If the writer of this piece doesnt know that then he is a liar too. 

 
 
 
JohnRussell
Professor Principal
3.1  JohnRussell  replied to  JohnRussell @3    yesterday
Biden Sr. worked as an executive during World War II. According to the obituary that ran in the   Baltimore Sun , Biden Sr. worked for a company that “made a waterproof sealant used on U.S. merchant marine ships.”

The News Journal   obituary added that after the war, Biden Sr. was “co-owner of an airport and crop-dusting service on Long Island, New York.”

But his financial successes eventually took a downward turn. A 2008 feature in the   New York Times   noted that Biden Sr. “suffered a number of business reversals” after the war ended. The family moved in with Jean’s parents, the Finnegans, in Scranton for a few years. According to the newspaper, Biden Sr. eventually started working for a heating and cooling company in Wilmington, Delaware. He commuted back and forth as Jean Biden took care of family life in Scranton. Biden Sr. relocated the entire family to Wilmington in 1953, when Joe Biden was 10.

Time magazine   reported in 1987 that the Bidens lived in a three-bedroom house in Mayfield, a suburb of Wilmington. Joe Biden and his two brothers shared one room while their sister,   Valerie , got her own room.

Joseph Biden Sr., Joe Biden's Father: 5 Fast Facts
 
 
 
Sparty On
Professor Principal
3.1.1  Sparty On  replied to  JohnRussell @3.1    20 hours ago
suffered a number of business reversals

I guess Biden’s aren’t good businessmen like the Trumps.

 
 
 
MrFrost
Professor Guide
3.1.2  MrFrost  replied to  Sparty On @3.1.1    16 hours ago

I guess Biden’s aren’t good businessmen like the Trumps.

C'mon man... Trump has had more business failures than the Biden's had businesses. 

 
 
 
fineline
Freshman Silent
3.1.3  fineline  replied to  Sparty On @3.1.1    16 hours ago

More likely, Biden's aren't criminals like Trump's .

 
 
 
Ronin2
Professor Quiet
3.1.4  Ronin2  replied to  fineline @3.1.3    9 hours ago

Criminal enough to trade in Biden's political power in return for millions from foreign countries.

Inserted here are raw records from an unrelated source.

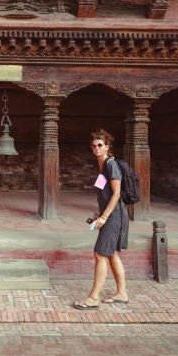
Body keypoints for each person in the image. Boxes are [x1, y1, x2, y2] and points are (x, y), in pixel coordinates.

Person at [74, 129, 129, 310]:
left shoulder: (110, 165)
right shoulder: (101, 166)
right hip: (108, 214)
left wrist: (105, 217)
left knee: (100, 254)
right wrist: (98, 214)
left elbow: (116, 193)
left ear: (107, 147)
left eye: (100, 145)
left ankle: (94, 297)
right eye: (94, 145)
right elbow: (103, 195)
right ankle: (121, 293)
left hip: (114, 215)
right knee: (110, 253)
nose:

Both Hunter and Joe's brother did that- and Biden enabled it at every turn; and even profited from it.

Only difference is the Establishment went after Trump (not caring how much it violated the law and Constitution doing so); and protected Biden- who is ingrained deeply in the Establishment.

 
 
 
bugsy
Professor Participates
3.1.5  bugsy  replied to  fineline @3.1.3    8 hours ago
More likely, Biden's aren't criminals like Trump's .

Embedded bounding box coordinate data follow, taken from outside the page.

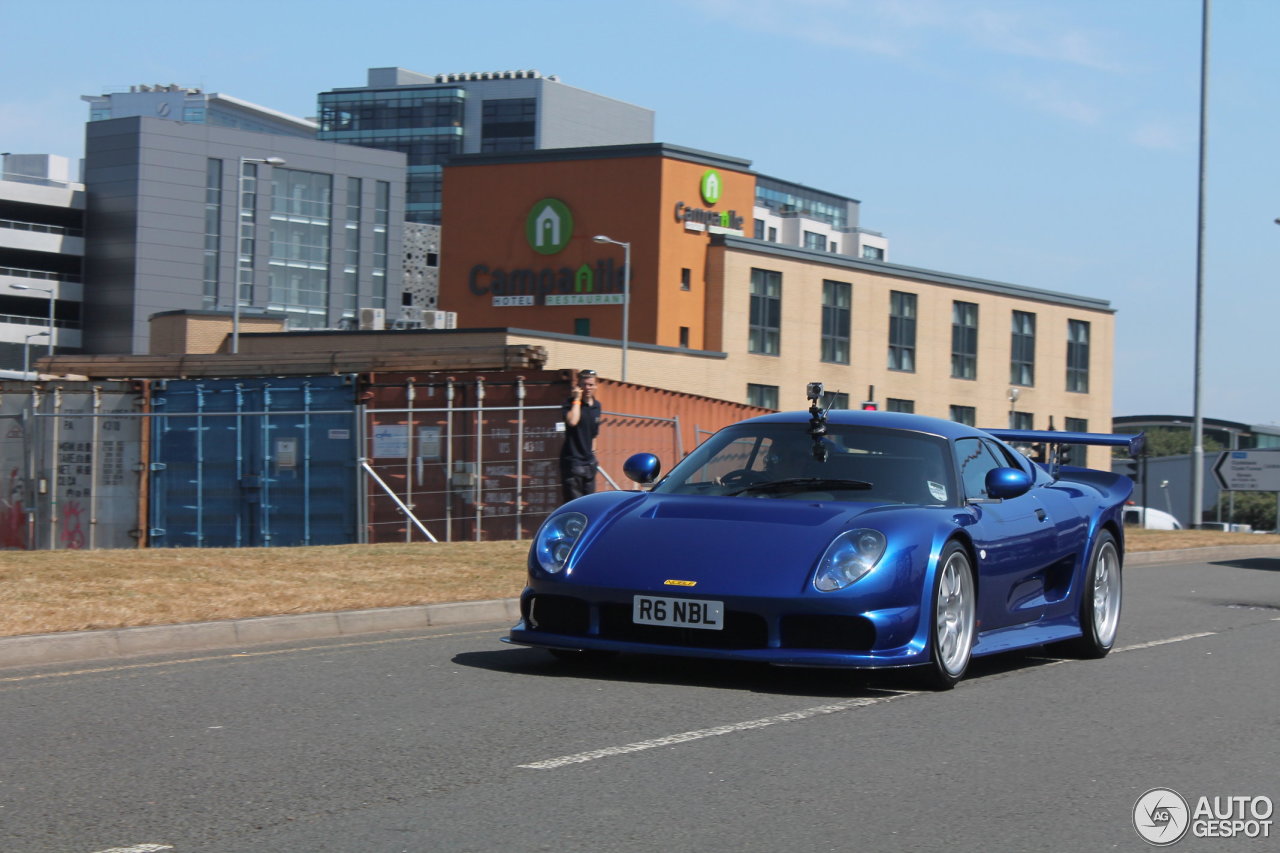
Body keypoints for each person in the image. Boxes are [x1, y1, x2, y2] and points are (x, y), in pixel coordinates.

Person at [560, 369, 602, 503]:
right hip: (573, 463)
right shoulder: (570, 403)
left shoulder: (597, 406)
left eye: (590, 384)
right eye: (584, 384)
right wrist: (577, 400)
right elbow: (573, 421)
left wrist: (593, 457)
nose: (587, 388)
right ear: (579, 386)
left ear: (596, 386)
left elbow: (594, 434)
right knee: (574, 505)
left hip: (589, 464)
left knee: (589, 504)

More than likely, they are. You just fail to recognize what has been placed in front of your eyes.

But but but Trump

 
 
 
Sparty On
Professor Principal
3.1.6  Sparty On  replied to  MrFrost @3.1.2    6 hours ago

Whatever helps you sleep at night Frosty.

 
 
 
Sparty On
Professor Principal
3.1.7  Sparty On  replied to  fineline @3.1.3    6 hours ago

Don’t sell the Biden’s short.    They are excellent criminals.    And mostly on your dime as well ……

 
 
 
bugsy
Professor Participates
3.1.8  bugsy  replied to  MrFrost @3.1.2    6 hours ago

I guess that statement is true.

Biden had one business.....family name influence

 
 
 
bugsy
Professor Participates
3.1.9  bugsy  replied to  Sparty On @3.1.7    6 hours ago

One always wonders how a "civil servant" who spent 50 years on the taxpayer dime was able to accumulate 2 beach houses in exclusive neighborhoods. 

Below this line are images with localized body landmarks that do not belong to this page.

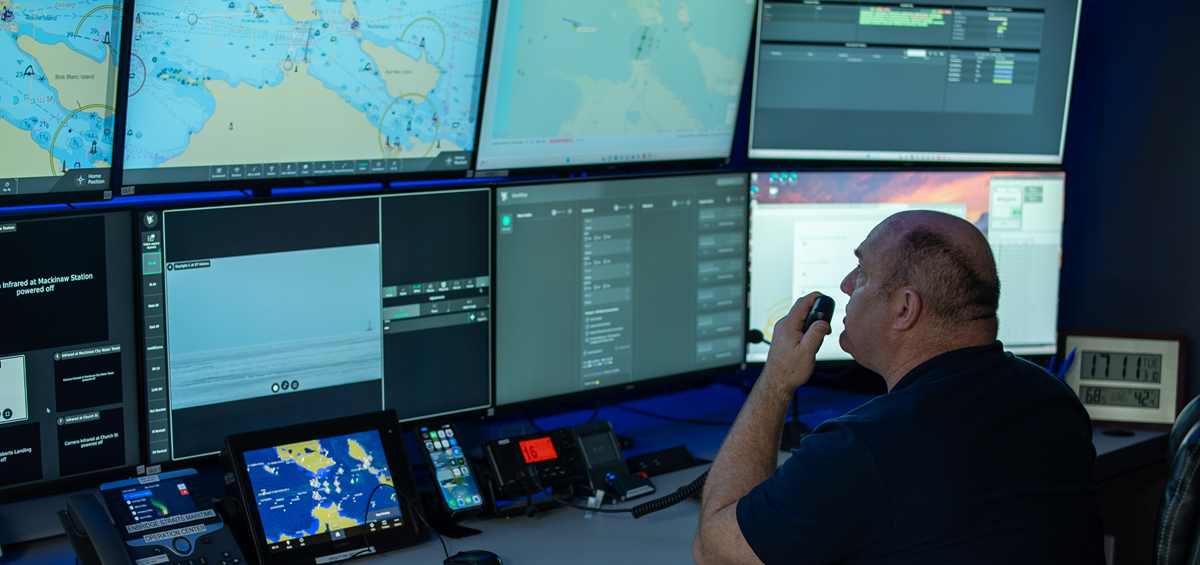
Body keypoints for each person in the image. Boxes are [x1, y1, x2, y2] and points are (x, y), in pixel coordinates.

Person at [693, 210, 1104, 565]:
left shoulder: (864, 448)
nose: (845, 285)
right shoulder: (1054, 401)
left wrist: (776, 381)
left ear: (905, 309)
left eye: (863, 274)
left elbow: (716, 551)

Kinda wonder the same about Bernie, who has accumulated similar properties....but hates capitalism. 

 
 
 
Sparty On
Professor Principal
3.1.10  Sparty On  replied to  bugsy @3.1.9    5 hours ago

The denial involved with our friends on the left here, is palpable.

 
 
 
Sean Treacy
Professor Principal
3.2  seeder  Sean Treacy  replied to  JohnRussell @3    yesterday

Bidens father was never remotely in the same category as Trump's father when it comes to money.

He didn't say they were.  He said they were prosperous, not rich.  Although Biden's dad lived like Gatsby as a war profiteer before losing it and settling for  a more middle class lifestyle.